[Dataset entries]
****
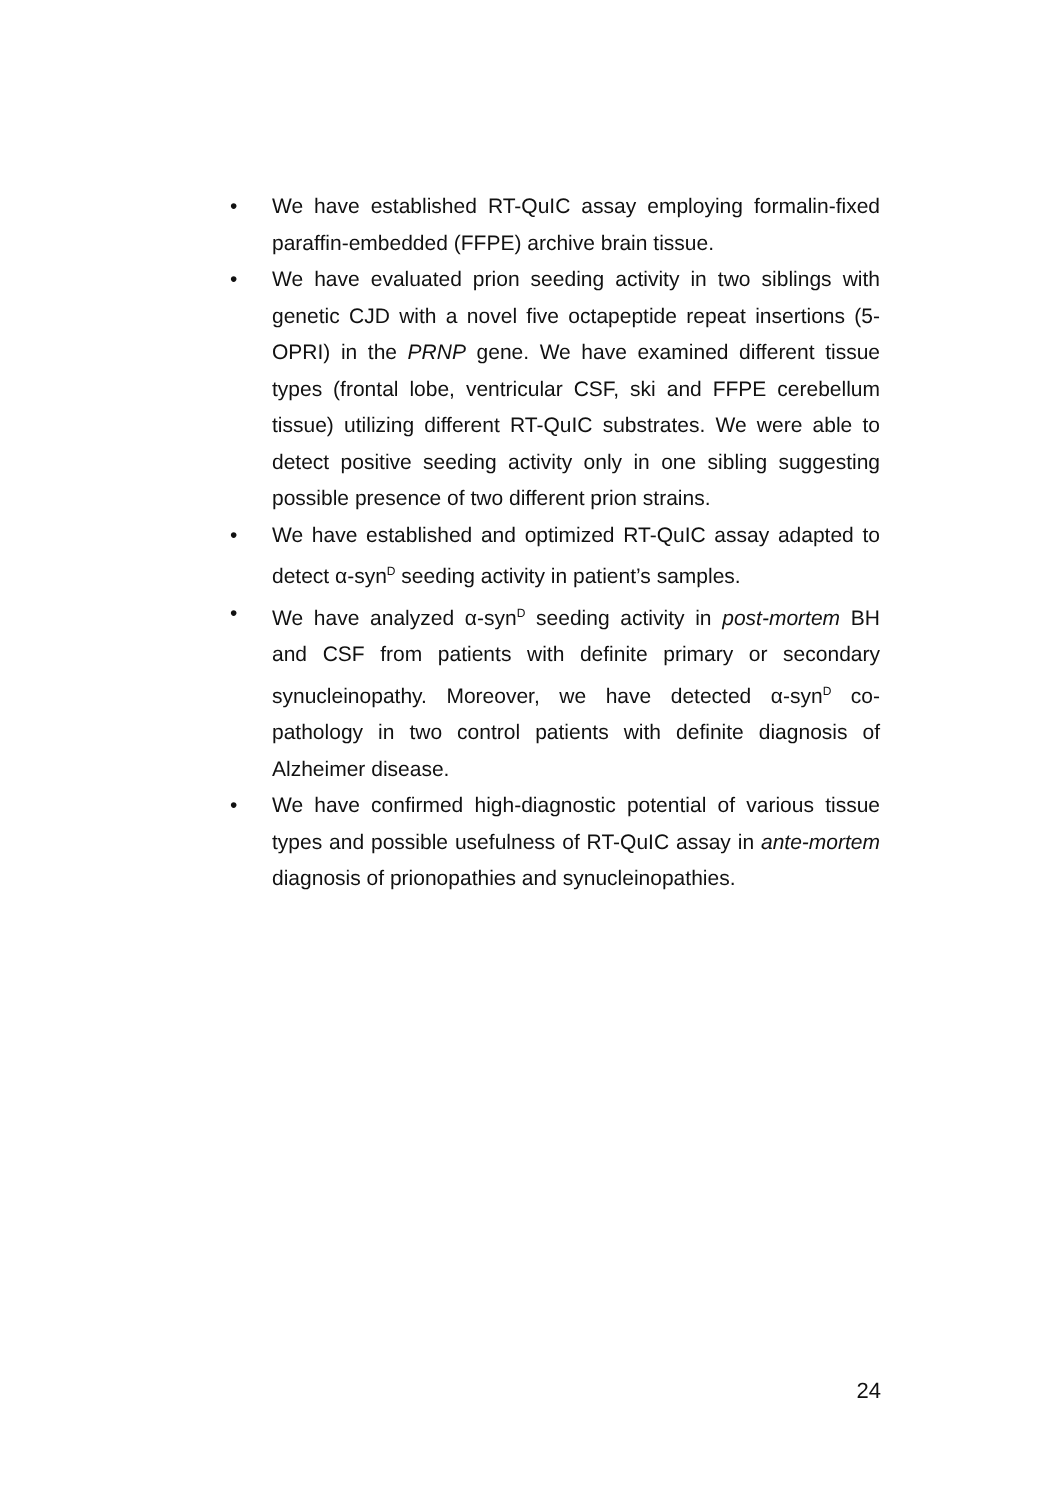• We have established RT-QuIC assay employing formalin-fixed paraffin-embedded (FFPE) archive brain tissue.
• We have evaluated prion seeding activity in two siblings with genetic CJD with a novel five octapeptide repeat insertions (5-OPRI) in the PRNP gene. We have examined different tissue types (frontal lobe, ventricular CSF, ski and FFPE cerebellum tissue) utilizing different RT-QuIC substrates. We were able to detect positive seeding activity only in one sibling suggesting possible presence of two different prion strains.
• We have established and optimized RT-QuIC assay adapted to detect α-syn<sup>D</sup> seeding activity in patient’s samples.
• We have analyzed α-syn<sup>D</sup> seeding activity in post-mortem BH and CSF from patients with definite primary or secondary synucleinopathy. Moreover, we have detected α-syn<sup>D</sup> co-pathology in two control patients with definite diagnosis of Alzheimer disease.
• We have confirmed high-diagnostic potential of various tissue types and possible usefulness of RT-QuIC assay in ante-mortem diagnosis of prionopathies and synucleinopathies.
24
****
### [Required action]
Copy out the lines above, from the one holding "of Alzheimer disease." through the final line, with no other lines.

### [Written answer]
• We have analyzed α-syn<sup>D</sup> seeding activity in post-mortem BH and CSF from patients with definite primary or secondary synucleinopathy. Moreover, we have detected α-syn<sup>D</sup> co-pathology in two control patients with definite diagnosis of Alzheimer disease.
• We have confirmed high-diagnostic potential of various tissue types and possible usefulness of RT-QuIC assay in ante-mortem diagnosis of prionopathies and synucleinopathies.
24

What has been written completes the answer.